19 outubro, 2011

XIII - Amavisse



De grossos muros, de folhas machucadas
É que caminham as gentes pelas ruas.
De dolorido sumo e de duras frentes
É que são feitas as caras. Ai, Tempo.

Entardecido de sons que não compreendo.
Olhares que se fazem bofetadas, passos
Cavados, fundos, vindos de um alto poço
De um sinistro Nada. E bocas tortuosas.

Sem palavras.

E o que há de ser da minha boca de inventos
Neste entardecer. E do ouro que sae
Da garganta dos loucos, o que há de ser?


Hilda Hilst


Foto: Ponte Velha. Florianópolis. SC.

## DADOS PARA ANÁLISE
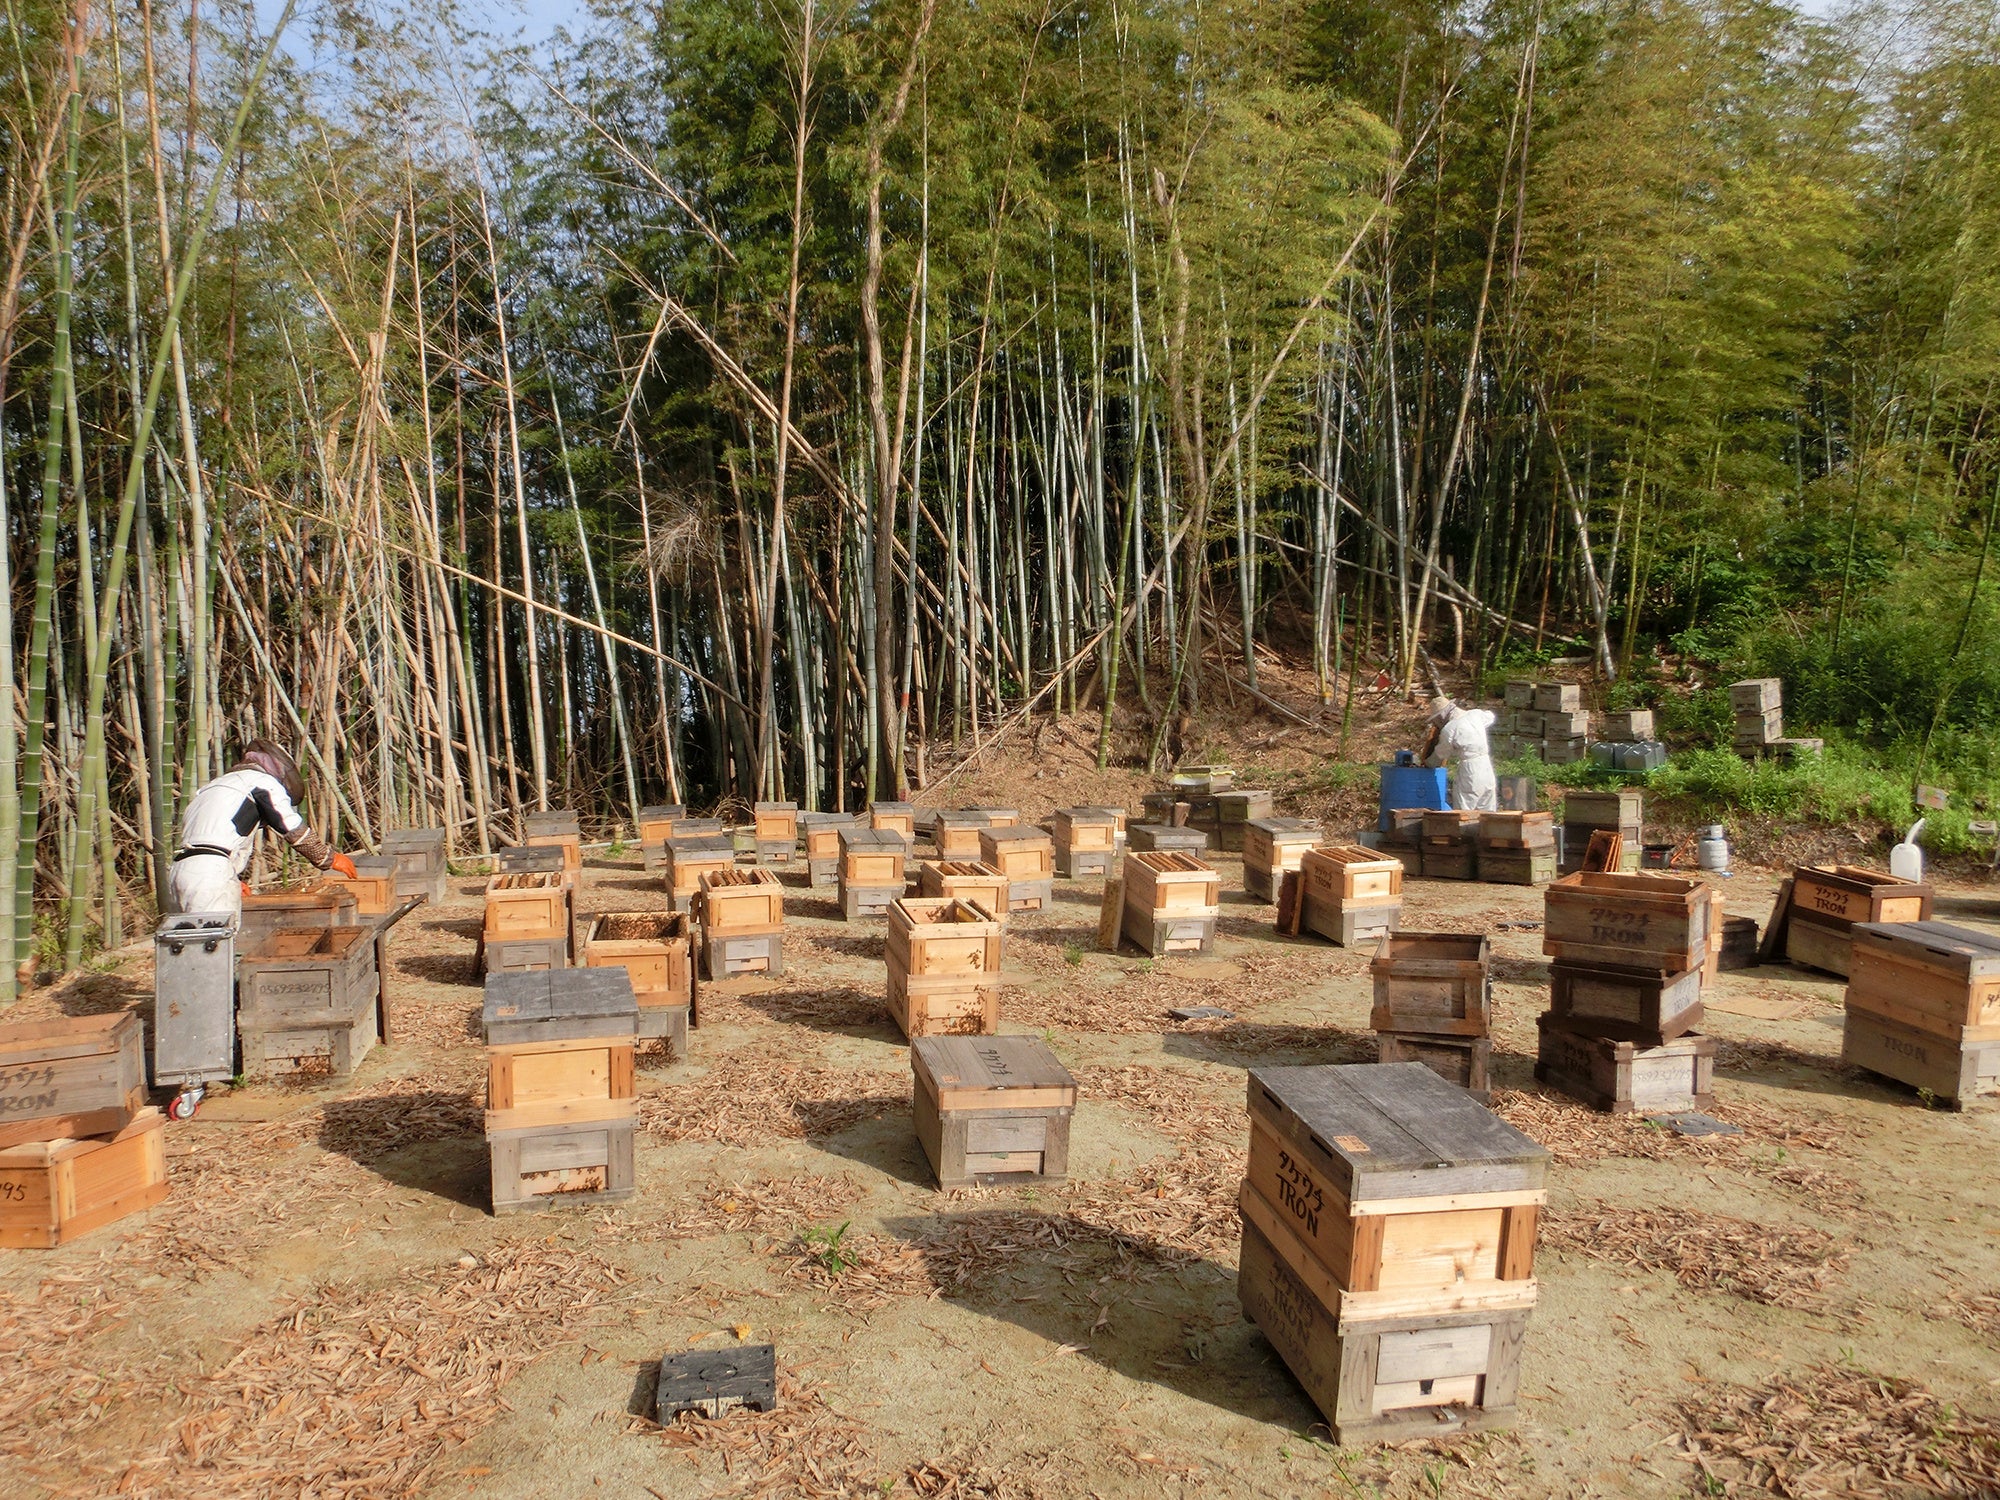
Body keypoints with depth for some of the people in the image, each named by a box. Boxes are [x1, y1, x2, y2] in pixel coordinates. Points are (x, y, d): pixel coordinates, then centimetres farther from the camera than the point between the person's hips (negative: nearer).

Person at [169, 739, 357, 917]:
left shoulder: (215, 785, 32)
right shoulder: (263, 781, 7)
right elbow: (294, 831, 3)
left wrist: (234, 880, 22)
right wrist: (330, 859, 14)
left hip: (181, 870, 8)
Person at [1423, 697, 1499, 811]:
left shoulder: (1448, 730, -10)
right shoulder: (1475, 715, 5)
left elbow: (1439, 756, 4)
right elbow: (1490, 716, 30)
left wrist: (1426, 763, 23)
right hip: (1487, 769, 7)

## TAREFA A REALIZAR
Edite o poema e reproduza tudo desde "XIII - Amavisse" até "que não compreendo.", trocando "ruas" por "calçadas".

## SOLUÇÃO DA TAREFA
XIII - Amavisse



De grossos muros, de folhas machucadas
É que caminham as gentes pelas calçadas.
De dolorido sumo e de duras frentes
É que são feitas as caras. Ai, Tempo.

Entardecido de sons que não compreendo.